Friday, March 01, 2013

Respirer



Je suis dans le calme, je suis dans l’après-midi, je suis dans le gris. Je lis, sans, pour une fois, m’abimer les yeux, des articles en petit sur le site de « Libération » et ça m’intéresse. Aujourd’hui réconciliation (physique) avec Felix. Ça m’a fait du bien. Ça calme. Retour-arrière. Noël. Ralentissement. La vie devient plus claire, plus lisible. Petite chose, ce Felix, petit bonheur, vaste comme le monde. Réel avec le monde. Se baladant dans le monde. Les mondes. Les trajets. Les dangers. Les réalités. Il joue en Inde, au Japon. Qu’est-ce qu’il joue ? Il joue. Il faut que j’écrive, il faut que je raconte, même de la petite fenêtre qui s’ouvre sur mon monde. Il faut que je témoigne. Même pour personne, même pour moi. « Tout voir, du moindre motif d’une robe à l’immensité du paysage. Et se dire à tout instant : tu peux faire mieux. (...) En fait, l’auteur d’un film devrait rester anonyme.
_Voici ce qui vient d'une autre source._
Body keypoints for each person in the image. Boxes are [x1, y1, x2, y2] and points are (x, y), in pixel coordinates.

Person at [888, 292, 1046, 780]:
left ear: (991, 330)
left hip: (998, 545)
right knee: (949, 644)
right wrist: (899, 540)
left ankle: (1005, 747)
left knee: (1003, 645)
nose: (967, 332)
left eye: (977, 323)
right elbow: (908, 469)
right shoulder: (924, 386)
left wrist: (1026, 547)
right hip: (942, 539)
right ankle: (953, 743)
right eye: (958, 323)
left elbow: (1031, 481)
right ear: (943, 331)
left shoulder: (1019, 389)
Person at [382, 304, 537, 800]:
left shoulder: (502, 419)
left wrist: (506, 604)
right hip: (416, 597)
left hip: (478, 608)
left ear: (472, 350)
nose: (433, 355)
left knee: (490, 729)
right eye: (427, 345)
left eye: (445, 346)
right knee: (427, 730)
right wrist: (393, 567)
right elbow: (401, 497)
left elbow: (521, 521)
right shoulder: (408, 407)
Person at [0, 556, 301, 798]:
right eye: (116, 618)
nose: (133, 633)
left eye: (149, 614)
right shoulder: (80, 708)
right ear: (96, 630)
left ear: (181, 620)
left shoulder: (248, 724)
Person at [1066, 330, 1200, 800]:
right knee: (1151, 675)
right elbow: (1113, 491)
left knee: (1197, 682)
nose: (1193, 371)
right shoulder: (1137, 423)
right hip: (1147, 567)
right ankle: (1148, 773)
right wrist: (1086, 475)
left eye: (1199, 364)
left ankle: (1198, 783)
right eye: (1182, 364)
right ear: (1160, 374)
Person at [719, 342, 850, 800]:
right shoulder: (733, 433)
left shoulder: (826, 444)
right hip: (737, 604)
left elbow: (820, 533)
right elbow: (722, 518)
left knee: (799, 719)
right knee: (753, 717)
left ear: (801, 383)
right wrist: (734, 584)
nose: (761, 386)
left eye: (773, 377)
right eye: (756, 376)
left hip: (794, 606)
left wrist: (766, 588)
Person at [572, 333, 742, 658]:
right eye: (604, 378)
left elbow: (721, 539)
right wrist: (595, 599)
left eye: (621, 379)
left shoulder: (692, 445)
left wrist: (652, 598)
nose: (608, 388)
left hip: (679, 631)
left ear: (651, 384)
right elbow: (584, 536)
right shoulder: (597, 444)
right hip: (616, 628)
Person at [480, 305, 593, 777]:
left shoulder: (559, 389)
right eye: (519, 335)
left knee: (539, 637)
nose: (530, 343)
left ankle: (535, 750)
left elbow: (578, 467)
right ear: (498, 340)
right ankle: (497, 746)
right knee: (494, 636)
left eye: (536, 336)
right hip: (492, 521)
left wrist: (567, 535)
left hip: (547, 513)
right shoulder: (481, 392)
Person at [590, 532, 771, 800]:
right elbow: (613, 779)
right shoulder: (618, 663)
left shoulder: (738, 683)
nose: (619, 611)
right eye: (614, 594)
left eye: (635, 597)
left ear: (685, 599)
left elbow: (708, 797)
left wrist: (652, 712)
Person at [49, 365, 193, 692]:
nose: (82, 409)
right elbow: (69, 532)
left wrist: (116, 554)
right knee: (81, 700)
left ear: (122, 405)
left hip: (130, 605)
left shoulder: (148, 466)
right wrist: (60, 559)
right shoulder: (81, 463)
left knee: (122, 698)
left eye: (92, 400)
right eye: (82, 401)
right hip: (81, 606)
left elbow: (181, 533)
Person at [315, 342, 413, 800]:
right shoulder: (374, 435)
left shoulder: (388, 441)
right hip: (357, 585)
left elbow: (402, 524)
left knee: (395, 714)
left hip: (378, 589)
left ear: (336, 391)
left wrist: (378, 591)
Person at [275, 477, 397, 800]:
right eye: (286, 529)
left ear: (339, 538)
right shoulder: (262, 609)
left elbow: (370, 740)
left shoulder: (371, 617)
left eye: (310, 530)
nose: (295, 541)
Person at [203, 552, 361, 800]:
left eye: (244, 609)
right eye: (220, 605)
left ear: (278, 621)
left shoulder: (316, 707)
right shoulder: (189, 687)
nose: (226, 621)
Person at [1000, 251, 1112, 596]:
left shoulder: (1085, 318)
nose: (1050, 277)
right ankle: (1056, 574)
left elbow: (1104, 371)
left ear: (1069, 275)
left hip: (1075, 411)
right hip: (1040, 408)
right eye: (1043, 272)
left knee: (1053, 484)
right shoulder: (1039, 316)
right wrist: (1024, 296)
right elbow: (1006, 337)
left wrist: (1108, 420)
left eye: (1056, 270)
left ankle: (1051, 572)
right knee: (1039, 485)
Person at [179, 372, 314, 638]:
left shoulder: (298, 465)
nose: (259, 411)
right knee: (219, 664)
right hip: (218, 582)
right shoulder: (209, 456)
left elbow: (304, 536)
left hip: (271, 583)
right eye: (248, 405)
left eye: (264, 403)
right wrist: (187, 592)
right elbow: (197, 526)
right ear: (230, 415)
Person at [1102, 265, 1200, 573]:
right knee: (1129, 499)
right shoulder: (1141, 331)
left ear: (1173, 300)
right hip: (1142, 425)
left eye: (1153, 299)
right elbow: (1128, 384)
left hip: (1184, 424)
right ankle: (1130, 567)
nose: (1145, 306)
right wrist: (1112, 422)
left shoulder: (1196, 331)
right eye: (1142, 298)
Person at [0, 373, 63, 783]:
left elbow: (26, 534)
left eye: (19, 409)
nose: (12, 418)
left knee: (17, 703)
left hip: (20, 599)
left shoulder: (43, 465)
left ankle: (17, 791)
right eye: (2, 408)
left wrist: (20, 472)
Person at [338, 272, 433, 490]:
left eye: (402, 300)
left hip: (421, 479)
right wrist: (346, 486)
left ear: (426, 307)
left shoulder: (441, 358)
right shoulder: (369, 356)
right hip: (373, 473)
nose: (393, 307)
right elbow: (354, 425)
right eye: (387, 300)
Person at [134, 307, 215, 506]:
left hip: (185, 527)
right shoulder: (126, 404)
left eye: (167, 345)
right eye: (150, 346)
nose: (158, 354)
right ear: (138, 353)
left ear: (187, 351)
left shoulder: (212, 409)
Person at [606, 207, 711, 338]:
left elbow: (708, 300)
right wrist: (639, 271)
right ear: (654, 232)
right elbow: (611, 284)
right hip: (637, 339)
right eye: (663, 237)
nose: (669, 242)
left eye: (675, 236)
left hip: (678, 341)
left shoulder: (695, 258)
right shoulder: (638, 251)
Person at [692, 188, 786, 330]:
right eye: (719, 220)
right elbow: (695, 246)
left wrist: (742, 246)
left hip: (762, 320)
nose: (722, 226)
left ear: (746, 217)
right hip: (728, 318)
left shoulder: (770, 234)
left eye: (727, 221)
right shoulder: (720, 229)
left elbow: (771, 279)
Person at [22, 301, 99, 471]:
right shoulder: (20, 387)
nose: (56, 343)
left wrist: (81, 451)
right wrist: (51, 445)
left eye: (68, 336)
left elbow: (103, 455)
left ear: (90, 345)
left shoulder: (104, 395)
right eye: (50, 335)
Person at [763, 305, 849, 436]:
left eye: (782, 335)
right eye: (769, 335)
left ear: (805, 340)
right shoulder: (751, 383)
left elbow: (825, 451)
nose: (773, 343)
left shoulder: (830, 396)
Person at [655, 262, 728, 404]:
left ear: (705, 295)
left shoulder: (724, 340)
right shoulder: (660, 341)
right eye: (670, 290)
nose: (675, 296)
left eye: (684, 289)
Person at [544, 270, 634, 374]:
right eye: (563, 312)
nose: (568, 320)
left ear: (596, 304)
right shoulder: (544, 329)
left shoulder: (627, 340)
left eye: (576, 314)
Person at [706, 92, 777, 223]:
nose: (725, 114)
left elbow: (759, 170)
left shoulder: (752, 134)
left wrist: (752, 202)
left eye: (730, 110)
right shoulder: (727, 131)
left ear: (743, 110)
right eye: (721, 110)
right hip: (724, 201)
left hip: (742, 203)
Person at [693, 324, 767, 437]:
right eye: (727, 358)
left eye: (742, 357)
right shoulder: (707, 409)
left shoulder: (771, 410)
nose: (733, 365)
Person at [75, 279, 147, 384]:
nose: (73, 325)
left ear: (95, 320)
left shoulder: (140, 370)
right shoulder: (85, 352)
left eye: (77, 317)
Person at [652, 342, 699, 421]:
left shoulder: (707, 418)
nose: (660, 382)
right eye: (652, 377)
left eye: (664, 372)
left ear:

Quand j’étais jeune et que j’allais voir un western, je n’allais pas voir un film de John Ford, j’allais voir John Wayne qui s’avançait vers moi à cheval. »



Une voiture me dépose aux Bouffes du Nord et donc, voilà, me voilà encore au bar du théâtre avec les acteurs de ce merveilleux spectacle que j’ai reconnu comme mien. Je discute avec cet acteur si intelligent, Vladislav Calard, il dit qu’il a travaillé sur l’air, sur épaissir l’air au moment du « jeu du raisin » (l’un des grains de la grappe de raisin est empoisonné). C’est une excellente idée de travailler sur l’air — c’est ce qu’il y a de mieux à faire. Je repense au solo de Laurent Chétouane pour Mikael Marklund à Avignon, immense et — fait que d’air. Laurent terminait son texte de présentation en disant : « Avec une belle inconnue : demain, à ne pas abandonner. » Parlé aussi avec Judith Chemla, la Callas de ce spectacle. Elle sait qui je suis maintenant, elle se souvient que je lui avait proposé du travail, la saison dernière, après l’avoir vue chez Martial Di Fonzo Bo, et on plaisante, elle habitait dans le quartier à une époque, etc. Mais — mais — il ne sera pas question que je lui dise tu (et elle non plus ne me tutoie pas), ça, non ! C’est peut-être elle, la comédienne à laquelle je dirais vous, c’est peut-être elle ! (comme Claude Régy disait vous à Delphine Seyrig).



Stanislas Nordey m’envoie 2 poèmes d’amour d’Anja Hilling. C’est magnifique. 2 textes magnifiques. Dernier déménagement (Der letzte umzug) et Tu es invention (Wosh). Ça m’émeut, en tout cas, vraiment. Je ne sais pas pourquoi, un ami qui n’a pas aimé Tristesse animal noir veut à tout prix que je dise que c’est nul — alors que, moi, ça me bouleverse. J’ai quand même le droit d’être bouleversé ! Et je me fiche de savoir si c’est une « vraie » ou une « fausse » écriture, moi, ça me bouleverse ! Et je le dis.